* _YOUR OBJECTIVE_:
Gather each line of the records where "Conta" appears.

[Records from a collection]
________________________________________

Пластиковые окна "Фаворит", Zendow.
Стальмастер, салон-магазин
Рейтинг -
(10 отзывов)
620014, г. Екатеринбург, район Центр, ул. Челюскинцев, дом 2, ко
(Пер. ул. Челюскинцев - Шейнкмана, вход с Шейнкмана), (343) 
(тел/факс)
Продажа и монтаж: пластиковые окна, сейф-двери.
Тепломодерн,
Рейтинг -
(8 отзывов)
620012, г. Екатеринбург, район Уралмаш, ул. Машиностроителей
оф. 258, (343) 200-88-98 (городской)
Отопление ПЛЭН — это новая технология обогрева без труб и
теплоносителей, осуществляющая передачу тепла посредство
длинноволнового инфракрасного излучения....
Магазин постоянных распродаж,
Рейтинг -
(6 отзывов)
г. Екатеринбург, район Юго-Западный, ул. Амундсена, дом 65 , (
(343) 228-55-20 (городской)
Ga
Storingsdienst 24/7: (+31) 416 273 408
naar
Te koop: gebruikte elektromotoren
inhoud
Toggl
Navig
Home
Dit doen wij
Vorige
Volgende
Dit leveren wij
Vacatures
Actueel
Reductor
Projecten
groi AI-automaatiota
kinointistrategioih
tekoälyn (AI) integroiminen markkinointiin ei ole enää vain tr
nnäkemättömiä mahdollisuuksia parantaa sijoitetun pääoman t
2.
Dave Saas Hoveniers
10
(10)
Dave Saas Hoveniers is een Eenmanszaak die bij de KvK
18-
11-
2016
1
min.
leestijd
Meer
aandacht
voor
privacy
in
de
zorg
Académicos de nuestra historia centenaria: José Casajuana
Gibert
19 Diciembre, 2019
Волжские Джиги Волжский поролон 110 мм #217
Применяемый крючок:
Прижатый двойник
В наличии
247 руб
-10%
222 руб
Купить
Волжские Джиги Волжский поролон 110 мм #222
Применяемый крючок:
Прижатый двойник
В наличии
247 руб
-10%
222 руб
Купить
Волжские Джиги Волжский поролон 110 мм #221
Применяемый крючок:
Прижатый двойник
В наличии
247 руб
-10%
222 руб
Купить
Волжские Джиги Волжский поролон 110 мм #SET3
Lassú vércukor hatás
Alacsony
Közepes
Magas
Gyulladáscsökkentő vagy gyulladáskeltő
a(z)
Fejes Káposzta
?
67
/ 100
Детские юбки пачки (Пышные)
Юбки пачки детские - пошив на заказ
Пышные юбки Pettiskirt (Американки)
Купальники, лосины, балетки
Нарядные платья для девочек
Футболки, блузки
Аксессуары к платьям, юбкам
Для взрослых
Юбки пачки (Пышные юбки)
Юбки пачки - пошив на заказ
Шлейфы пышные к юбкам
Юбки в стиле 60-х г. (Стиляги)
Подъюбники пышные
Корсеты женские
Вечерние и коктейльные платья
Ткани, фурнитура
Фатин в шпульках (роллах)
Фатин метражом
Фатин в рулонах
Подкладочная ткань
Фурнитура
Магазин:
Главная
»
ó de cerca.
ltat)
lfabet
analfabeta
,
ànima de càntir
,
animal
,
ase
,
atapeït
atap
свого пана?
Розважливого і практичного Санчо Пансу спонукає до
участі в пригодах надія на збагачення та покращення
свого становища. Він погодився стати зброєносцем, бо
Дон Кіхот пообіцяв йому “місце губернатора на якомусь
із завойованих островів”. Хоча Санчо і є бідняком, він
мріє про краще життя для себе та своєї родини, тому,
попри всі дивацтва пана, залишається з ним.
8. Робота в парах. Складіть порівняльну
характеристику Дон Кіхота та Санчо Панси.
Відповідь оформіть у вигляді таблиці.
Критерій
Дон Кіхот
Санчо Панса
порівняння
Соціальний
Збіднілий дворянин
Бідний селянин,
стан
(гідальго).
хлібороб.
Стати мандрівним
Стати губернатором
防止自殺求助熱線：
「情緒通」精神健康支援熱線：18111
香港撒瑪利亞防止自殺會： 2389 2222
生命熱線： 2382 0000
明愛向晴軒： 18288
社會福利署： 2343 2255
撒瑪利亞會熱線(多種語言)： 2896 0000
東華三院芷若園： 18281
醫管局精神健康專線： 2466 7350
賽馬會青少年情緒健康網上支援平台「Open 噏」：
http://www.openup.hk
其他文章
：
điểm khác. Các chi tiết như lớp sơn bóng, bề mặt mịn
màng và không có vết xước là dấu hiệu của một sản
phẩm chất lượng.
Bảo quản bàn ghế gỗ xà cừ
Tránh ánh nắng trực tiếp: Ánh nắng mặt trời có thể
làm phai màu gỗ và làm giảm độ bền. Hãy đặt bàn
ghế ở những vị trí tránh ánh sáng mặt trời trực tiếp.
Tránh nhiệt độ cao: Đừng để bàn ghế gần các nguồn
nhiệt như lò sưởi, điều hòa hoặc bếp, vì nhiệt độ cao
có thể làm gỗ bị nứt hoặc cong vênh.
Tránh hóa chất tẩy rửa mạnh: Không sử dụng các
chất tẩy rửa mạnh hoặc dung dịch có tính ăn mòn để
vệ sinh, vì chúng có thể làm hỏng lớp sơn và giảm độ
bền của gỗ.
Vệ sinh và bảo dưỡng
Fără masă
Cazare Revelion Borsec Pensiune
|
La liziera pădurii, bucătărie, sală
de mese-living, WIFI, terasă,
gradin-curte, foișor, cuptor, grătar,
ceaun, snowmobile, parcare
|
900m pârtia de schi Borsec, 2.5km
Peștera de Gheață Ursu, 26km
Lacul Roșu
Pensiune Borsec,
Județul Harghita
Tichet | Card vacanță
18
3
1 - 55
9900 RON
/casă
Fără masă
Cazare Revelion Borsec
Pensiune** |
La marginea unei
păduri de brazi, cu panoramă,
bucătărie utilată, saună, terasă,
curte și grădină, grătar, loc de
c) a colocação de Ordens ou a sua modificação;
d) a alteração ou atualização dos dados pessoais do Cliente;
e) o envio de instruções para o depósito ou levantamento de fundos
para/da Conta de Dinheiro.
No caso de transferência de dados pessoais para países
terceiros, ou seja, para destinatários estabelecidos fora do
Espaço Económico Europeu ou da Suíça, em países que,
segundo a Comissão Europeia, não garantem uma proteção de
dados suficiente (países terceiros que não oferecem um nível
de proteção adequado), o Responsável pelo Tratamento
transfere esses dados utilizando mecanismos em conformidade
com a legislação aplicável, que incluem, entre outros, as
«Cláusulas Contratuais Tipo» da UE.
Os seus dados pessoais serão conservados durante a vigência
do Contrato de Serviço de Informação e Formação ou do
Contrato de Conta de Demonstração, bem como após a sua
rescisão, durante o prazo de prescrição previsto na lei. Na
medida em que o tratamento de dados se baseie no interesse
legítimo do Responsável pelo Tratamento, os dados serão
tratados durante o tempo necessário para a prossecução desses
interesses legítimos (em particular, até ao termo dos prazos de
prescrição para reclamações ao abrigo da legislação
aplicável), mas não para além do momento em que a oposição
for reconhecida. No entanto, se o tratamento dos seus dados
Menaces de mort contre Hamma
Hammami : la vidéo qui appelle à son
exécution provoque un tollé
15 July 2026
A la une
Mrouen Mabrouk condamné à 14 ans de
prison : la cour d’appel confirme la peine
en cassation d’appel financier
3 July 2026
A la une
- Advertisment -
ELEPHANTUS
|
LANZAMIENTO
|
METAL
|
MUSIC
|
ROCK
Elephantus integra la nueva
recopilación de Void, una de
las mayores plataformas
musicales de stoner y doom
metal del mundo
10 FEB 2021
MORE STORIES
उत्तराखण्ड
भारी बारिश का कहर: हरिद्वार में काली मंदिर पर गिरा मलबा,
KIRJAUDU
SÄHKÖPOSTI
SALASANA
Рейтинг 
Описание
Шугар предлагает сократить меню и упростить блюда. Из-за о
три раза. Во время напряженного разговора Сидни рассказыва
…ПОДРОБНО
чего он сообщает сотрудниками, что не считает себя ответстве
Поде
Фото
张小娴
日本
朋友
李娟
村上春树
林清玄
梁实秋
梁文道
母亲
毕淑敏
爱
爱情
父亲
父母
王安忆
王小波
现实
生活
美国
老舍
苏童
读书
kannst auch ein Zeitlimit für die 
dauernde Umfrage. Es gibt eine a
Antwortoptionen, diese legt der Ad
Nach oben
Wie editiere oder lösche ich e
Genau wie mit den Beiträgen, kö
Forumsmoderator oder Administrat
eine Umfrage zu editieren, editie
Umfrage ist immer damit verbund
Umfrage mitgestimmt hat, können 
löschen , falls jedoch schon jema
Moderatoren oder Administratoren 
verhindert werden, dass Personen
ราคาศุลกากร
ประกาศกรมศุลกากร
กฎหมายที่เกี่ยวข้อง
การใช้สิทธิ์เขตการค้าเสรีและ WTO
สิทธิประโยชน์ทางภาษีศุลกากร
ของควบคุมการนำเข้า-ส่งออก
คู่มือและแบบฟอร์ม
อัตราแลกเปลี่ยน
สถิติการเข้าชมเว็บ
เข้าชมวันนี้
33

________________________________________

* _RESULT OF THIS TASK_:
para/da Conta de Dinheiro.
Contrato de Conta de Demonstração, bem como após a sua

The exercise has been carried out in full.